I tried a couple of times to get Hadoop installed on Ubuntu from the group up, and while there are a bunch of how to guides out there, many of them are designed for older versions of Hadoop or Ubuntu. In the end each time I tried to get it going something would get in the way. So I figured since I do a little work with VMware and virtual machines, why not see if there was a prebuild virtual appliance out there. Sure enough I found several, and while Hortonworks was not the first one I tried, it was the first one I would recommend you try.
So the way I like to learn is by doing, and without knowledge of how to program in MapReduce, Pig, or one of the other Hadoop related languages, it makes it hard to start “doing”. Enter Hortonworks Sandbox, a fully configured virtual appliance that has everything you need to get started and more. By more I mean that it comes with a bunch of tutorials to get you started. Everything from how to use their web interface, to how to upload data into HDFS, to running jobs in a variety of the supported languages.
To get started you simply download the virtual appliance from the Hortonworks website. The file is about 2GB in size and is an OVA file, meaning that it is ready for direct importation to vSphere or VMware Workstation without much effort. After importing you simply power the VM on and it will boot up and grab a DHCP address. Once you have that you are all set. Head over to your favorite web browser and enter the IP address shown on the virtual machine’s console.

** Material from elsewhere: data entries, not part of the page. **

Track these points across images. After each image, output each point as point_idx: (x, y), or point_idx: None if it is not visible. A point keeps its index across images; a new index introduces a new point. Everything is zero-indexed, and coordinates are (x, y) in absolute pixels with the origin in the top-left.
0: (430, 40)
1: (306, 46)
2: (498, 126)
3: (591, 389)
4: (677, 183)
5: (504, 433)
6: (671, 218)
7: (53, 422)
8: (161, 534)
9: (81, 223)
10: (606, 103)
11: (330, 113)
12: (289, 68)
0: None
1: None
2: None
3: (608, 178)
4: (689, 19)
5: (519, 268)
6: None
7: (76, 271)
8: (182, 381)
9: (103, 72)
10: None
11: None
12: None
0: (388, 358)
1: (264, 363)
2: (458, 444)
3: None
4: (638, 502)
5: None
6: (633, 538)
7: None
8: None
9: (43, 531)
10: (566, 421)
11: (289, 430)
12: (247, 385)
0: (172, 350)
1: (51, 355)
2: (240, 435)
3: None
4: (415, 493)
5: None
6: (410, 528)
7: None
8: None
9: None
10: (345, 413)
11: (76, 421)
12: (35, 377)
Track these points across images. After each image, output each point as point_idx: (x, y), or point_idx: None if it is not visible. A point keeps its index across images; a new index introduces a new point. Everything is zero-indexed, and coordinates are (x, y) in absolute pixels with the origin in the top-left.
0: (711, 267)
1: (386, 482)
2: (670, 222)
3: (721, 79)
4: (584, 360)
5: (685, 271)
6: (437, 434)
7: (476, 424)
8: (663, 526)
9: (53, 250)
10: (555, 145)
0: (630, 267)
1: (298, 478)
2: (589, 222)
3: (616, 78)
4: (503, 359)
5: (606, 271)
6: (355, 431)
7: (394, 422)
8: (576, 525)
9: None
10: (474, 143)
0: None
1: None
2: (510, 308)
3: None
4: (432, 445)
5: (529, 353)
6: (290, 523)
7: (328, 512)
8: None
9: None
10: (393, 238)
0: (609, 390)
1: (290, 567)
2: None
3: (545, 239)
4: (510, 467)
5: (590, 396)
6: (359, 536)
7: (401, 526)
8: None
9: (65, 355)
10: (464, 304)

There are four sections to the sandbox homepage, and area where you can view videos and get an overview of Hadoop and Hortonworks, then in the middle there is the tutorial section, and finally on the right you have a section to start using the sandbox and instructions on enabling Ambari (which I’m under the impression is for when you want to start building out your Hadoop environment larger than just one node).
So this is the section I have spent most of my time in so far, in one afternoon I was able to get through most of the tutorials and have a much better understand of the different languages available for Hadoop.
Once you click on START you are taken to a split browser where on the right you find your work area, which looks identical to the production Hortonworks Sandbox, as well as a panel on the left which contains all of the tutorials. I must say I really like this layout as you aren’t forces to have two monitors, or to jump back and forth between browser windows.
As you can see the tutorials take you through step by step, with a bunch of hand holding…. perfect for someone with no prior experience with Hadoop, but by the end of the tutorials (I believe there are about a dozen at this time) you will find your self skipping sections that you have already picked up on because using Hadoop seems to be a fairly straightforward process when using one of the nice web-based GUI’s.
No not bring your own device, this time I mean Bring Your Own Data…. once you have finished up all of the tutorials and are ready to try your hand on your own you can flip over to the real sandbox, which is really the exact same website, just without the tutorials on the left.
This area allows you a full browser window of the interface you used in the tutorials to get started with your one node Hadoop farm to start looking at your own datasets. Note: if you don’t have a dataset do some Googling, there are many datasets of various sizes on the web for free.
Once you are comfortable with Hortonworks and are ready to move to a multinode Hadoop farm, don’t fear… VMware’s Big Data Extensions already has support for Hortonworks 1.3 and you can use BDE to deploy a multinode cluster on VMware very easily (But that’s for another post).